* **Aim of the task**:
Every entry must be output exactly as it was written.
☆ ☆ ☆ ☆ ☆ ☆ ☆
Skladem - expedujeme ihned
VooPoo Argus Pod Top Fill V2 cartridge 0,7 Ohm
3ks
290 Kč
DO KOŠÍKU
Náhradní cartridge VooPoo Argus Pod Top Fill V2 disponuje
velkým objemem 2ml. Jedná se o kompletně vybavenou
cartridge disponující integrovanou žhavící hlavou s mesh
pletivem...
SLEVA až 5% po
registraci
☆ ☆ ☆ ☆ ☆ ☆ ☆
* **Result**:
Skladem - expedujeme ihned
VooPoo Argus Pod Top Fill V2 cartridge 0,7 Ohm
3ks
290 Kč
DO KOŠÍKU
Náhradní cartridge VooPoo Argus Pod Top Fill V2 disponuje
velkým objemem 2ml. Jedná se o kompletně vybavenou
cartridge disponující integrovanou žhavící hlavou s mesh
pletivem...
SLEVA až 5% po
registraci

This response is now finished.